Tuesday, January 4, 2011
I'm going to admit to something that moms aren't supposed to admit to other moms, let alone themselves. I don't fully remember my middle daughter as a baby. I remember her as a child older then 18 months, and I remember bits and pieces before that, mainly moments surrounded by specific events, but on a whole, it's sorta one big blur. I have valid reasons. My grandfather passed away and my son is only 12 months older then her (and has special needs). But the bigger issue is that I was suffering from Postpartum Depression. Many of you may be wondering why I decided to share something that you feel shouldn't be discussed, that it is private family stuff. Here is why. PPD stole memories. It kept me locked inside the shell of who I was, just going through the motions of the person I thought I was supposed to be.
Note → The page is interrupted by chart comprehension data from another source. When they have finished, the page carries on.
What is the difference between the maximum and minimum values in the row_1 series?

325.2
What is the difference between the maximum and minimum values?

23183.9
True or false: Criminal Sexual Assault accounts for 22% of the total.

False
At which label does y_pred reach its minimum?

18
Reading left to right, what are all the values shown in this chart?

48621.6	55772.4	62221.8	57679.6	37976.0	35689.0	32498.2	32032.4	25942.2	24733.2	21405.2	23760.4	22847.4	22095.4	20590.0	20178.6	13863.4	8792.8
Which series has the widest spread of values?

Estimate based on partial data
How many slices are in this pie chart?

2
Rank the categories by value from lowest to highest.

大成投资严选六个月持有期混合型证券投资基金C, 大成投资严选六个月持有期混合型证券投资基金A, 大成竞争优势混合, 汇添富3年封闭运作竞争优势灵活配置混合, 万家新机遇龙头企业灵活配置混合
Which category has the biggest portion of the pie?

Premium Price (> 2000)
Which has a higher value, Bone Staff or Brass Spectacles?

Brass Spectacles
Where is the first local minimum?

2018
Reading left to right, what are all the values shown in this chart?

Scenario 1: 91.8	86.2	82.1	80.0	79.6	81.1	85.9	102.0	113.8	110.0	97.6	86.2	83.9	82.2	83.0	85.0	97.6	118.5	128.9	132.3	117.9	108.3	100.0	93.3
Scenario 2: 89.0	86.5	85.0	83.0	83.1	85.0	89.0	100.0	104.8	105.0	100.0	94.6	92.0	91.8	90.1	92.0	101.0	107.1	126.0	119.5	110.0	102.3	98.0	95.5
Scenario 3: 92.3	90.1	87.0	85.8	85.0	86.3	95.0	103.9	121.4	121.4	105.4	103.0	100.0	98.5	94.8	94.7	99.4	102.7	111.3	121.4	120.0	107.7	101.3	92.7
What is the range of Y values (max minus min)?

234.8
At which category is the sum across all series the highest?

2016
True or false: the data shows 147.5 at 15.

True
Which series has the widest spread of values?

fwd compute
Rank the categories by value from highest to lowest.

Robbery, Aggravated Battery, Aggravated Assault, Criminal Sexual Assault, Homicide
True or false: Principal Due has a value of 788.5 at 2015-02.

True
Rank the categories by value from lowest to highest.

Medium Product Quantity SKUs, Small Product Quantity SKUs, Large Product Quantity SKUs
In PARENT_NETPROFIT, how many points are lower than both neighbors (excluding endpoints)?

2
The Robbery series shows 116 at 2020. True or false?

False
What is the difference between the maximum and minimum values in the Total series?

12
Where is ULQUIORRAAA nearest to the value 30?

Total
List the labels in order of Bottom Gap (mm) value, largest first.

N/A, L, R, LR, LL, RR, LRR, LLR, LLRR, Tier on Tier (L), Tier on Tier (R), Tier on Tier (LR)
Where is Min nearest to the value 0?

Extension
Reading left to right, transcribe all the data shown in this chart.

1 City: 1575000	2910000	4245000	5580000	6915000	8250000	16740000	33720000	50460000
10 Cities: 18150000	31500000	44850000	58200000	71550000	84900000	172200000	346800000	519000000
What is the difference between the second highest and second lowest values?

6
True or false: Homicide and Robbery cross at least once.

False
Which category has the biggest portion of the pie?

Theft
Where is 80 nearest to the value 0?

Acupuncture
It kept me from bonding to my child the way I wanted to. It made me turn to alcohol when I went out with friends and was away from the kids. It made me question my value as a person, as a wife, and as a mom. It made me disappear. And if sharing my own struggle helps another mom, then I don't care who knows. Postpartum Depression is a real thing. Most of the time it is triggered by the hormonal changes that occur after a baby has been delivered. Sometimes it latches on to depression that was already there and takes a joy ride. It is really important that if you think you may be depressed, that you seek out help. And don't listen to any Dr that tells you your feelings just come with being a mom.
My PPD resolved around the time my middle daughter turned 18 months. And thankfully, I have many years of good solid memories with her, and many more to come. And for the times I have to work to remember, I treasure the photos.